Plot the interactive figures + sliders

In [14]:
widgets.VBox([widgets.HBox([widgets.VBox([x1,x2,x3,x4,x5,Nboot]),fig1]), fig])

Here you can vary the range of variability of the input factors and explore how this impacts the value of the sensitivity indices.

You can also increase the number of bootstrap resamples (Nboot) to check how the confidence intervals of the sensitivity indices vary, higher number of boostrap resamples increase the robustness of the estimate of the sensitivity indices.

SegmentLocal

From the gif above we can see that increasing/decreasing the range of the input factors impacts their sensitivity indices.

In the specific,decreasing the range of $R_F$ decreases its sensitivity index, decreasing the range of $alfa$ decreases its sensitivity index and increasing the range of $beta$ slightly increases its sensitivity index. For some input factors varying their ranges does not translate in a substantial change of the sensitivity indices.

We can also see that changing the range of one input factor impact the sensitivity indices of other inputs too. This is due to interaction between input factors, as we will see in Step 8.

SegmentLocal

By using bootstrapping to derive the confidence bounds around the sensitivity indices we can have a more robust estimate of the sensitivity indices.
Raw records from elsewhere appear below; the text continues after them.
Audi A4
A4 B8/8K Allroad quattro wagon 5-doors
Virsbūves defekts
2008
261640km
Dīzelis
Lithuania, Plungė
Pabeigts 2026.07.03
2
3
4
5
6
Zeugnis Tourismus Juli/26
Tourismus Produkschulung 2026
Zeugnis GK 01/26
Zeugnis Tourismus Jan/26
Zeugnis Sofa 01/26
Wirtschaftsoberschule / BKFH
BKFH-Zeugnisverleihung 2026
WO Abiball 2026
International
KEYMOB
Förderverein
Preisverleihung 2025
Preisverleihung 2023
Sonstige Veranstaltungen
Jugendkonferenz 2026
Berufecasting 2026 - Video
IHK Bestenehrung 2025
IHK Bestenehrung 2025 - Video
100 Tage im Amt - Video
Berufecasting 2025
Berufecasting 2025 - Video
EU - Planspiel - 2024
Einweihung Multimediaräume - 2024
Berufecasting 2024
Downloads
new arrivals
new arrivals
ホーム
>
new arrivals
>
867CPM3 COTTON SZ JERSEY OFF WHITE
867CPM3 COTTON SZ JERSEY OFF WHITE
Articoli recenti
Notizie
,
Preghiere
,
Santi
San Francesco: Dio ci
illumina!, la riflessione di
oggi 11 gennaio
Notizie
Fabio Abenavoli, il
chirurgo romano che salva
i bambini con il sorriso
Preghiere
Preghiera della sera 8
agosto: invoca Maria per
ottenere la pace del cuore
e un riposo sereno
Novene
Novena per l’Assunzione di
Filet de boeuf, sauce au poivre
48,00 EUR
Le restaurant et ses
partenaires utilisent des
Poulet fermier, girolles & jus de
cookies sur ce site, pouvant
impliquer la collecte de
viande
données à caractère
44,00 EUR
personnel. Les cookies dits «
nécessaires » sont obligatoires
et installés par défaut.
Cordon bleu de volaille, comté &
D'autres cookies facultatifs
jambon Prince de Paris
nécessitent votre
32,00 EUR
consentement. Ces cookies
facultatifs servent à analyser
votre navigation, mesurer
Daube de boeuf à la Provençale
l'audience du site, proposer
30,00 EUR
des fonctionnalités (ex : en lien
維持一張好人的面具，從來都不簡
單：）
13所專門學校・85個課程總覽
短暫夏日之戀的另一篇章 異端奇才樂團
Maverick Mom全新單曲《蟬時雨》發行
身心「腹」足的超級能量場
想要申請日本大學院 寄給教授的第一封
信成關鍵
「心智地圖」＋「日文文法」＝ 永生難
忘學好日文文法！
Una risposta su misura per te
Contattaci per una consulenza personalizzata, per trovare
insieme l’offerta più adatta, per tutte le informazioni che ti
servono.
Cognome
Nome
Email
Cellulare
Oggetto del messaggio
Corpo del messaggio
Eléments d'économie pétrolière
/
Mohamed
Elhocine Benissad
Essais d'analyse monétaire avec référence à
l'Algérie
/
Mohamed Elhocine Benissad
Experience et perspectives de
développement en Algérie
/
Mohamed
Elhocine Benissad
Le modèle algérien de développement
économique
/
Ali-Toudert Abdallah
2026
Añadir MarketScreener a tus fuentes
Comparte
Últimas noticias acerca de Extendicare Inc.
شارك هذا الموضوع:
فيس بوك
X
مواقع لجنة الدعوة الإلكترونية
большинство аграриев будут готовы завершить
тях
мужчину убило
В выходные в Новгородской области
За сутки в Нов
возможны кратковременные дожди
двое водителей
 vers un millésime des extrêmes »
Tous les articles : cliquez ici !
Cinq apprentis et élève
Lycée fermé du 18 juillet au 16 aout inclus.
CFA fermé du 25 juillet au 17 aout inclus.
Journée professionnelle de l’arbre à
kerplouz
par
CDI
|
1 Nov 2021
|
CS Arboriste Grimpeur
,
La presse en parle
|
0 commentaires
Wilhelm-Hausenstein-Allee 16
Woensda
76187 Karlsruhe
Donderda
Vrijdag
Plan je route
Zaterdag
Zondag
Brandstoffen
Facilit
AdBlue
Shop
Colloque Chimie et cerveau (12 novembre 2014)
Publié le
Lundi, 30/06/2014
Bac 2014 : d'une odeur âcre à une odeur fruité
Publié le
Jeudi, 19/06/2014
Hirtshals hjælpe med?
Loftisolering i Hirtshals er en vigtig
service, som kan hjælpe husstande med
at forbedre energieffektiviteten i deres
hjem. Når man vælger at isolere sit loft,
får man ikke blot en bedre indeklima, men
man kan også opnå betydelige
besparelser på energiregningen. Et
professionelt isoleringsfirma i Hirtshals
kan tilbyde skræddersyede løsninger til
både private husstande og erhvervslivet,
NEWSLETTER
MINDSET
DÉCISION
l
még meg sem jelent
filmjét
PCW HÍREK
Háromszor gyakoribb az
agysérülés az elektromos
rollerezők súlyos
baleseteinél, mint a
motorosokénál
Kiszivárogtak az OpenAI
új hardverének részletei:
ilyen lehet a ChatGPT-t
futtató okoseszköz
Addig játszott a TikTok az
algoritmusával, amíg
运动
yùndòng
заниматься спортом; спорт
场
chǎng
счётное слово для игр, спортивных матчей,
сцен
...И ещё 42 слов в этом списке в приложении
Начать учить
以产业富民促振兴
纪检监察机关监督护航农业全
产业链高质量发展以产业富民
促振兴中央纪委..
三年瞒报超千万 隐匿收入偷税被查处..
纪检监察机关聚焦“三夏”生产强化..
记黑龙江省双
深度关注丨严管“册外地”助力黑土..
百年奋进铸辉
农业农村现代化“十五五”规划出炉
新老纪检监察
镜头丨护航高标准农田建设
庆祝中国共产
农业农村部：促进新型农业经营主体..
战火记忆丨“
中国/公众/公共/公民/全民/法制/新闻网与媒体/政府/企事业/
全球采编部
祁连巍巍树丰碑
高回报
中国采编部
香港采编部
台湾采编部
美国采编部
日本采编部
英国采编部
Step 8: Visualise input factors interactions

Here we visualise interactions between inputs through parallel coordinate plots.

In [15]:
data_group = pd.concat([pd.DataFrame(X),pd.DataFrame(Y)],axis=1)
data_group.columns = ['S_M' , 'beta', 'alpha', 'R_S', 'R_F', 'Y']

fig = px.parallel_coordinates(data_group, color="Y", dimensions=['S_M' , 'beta', 'alpha', 'R_S', 'R_F', 'Y'],
                             color_continuous_scale=px.colors.diverging.RdYlBu[::-1],
                             range_color=[np.min(data_group.Y),np.max(data_group.Y)])
fig.show()

The parallel coordinate plots show the combination of values for the five inputs factors that lead to various values of output. Each y-axis represents the range of values of the input factors, and output, respectively.

Each line represents one simulation, and shows the value taken by each input factor and the corresponding estimated output. Each line is coloured depending on the value of the output (i.e. dark red for high RMSE, dark blue for low RMSE).

The plot above is interactive so, if you are interested in visualising only one subset of values, you can select different combinations of sub-range of values for each input factor and/or output on the y-axes and highlight the corresponding simulations. You can also move the y-axis horizontally in order to change the order in which input factors are visuallised, which might help to highlight interactions between input factors.

SegmentLocal

From the parallel coordinate plot above we can see that high values of the output are obtained when both $alfa$ and $R_F$ have values close to their upper bound of their range of variability. This means that these two input factors are interacting.